El siglo XX fue el siglo en el que la guerra cuerpo a cuerpo devino una acción impersonal, masiva y masificante. Al enemigo singular, al que otrora se le daba muerte viéndolo a los ojos, se le mata ahora por centenas, por miles, por millones —en campos de concentración, en gulags, se le rocía con napalm, se le bombardea desde 2.000 pies de altura. Fue además el siglo de la disminución absoluta del ámbito de lo político a lo bélico. Entendida la guerra como la continuación de la política a través de otros medios (à la Clausewitz) lo político no pudo sino derivar en un constante enfrentamiento—, una agonía mantenida inmisericordemente, una crisis infinita, un ejercicio moribundo; y el ciudadano devino soldado, un muerto en vida, una vida sacrificable.

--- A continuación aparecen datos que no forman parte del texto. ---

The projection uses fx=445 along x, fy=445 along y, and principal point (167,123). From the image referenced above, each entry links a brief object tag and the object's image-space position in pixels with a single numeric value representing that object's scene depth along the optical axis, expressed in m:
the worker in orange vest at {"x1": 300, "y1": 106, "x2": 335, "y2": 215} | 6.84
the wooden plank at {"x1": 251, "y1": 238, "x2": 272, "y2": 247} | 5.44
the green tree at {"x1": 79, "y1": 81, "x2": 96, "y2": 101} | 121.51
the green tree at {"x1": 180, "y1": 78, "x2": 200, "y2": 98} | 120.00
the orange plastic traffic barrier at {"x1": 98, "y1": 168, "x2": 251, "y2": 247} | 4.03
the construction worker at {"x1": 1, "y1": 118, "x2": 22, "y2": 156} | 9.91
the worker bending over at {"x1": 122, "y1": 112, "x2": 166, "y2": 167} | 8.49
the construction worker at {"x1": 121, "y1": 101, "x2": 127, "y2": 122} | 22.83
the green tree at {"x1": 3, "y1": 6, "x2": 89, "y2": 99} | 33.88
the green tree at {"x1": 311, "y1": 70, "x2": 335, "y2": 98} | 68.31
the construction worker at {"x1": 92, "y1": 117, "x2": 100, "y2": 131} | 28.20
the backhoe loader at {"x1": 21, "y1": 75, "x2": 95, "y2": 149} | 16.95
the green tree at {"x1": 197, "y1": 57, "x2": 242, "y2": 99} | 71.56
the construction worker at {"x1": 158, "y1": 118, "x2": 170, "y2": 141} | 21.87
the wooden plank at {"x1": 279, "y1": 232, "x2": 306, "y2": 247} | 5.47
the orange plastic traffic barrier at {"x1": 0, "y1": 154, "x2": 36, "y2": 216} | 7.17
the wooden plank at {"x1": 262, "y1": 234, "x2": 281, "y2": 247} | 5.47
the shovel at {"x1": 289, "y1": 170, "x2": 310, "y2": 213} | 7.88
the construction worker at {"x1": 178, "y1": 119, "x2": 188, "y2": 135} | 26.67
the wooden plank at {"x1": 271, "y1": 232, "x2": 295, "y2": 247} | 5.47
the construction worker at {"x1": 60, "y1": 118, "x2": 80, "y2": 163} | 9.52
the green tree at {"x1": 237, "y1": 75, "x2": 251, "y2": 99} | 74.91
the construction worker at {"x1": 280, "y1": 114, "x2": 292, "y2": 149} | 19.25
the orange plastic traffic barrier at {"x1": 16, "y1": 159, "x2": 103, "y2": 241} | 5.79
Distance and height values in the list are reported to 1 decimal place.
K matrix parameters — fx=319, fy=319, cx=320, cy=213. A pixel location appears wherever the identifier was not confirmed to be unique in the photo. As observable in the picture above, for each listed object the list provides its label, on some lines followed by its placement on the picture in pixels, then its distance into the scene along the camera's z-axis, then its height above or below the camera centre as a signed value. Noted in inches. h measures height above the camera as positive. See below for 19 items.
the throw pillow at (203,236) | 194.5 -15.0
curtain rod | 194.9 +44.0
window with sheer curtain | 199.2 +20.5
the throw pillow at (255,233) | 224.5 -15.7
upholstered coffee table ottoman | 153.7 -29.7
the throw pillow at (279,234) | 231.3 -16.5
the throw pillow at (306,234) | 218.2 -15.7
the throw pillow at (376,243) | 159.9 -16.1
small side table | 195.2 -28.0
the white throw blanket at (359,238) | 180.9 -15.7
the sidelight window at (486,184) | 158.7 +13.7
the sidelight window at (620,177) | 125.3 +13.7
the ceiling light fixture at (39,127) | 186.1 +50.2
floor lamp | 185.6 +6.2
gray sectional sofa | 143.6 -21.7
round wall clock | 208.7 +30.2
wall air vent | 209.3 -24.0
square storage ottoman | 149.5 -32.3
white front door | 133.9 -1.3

El subproducto antropológico-político de esta “unión” cívico-militar, la consecuencia visible de esta reducción de lo político a lo agónico-bélico en Venezuela, es el miliciano chavista como ideal ciudadano, a quien a duras penas se le alimenta (vía CLAP) para que entregue lo único que tiene, bien su voto, o bien su vida: los mecanismos que tiene disponibles para mantener el estado actual de cosas.
Así, se entiende que la primera obra“espiritual” de la política de la misericordia (Pérez-Oramas habla de “la imagen espiritual de la nación”) sea el registro del “catálogo de nuestros dolores colectivos”, una colección de nuestras miserias, un inventario que, por dolorido, ponga límites al poder —a cualquier poder, presente o por venir— desde el ahogo concreto de “la singularidad ordinaria y sufriente.” Esto es, un catálogo que mantenga (bien a la mano) vivos a los vivos y presentes a los muertos, bien para honrarlos o para condenarles.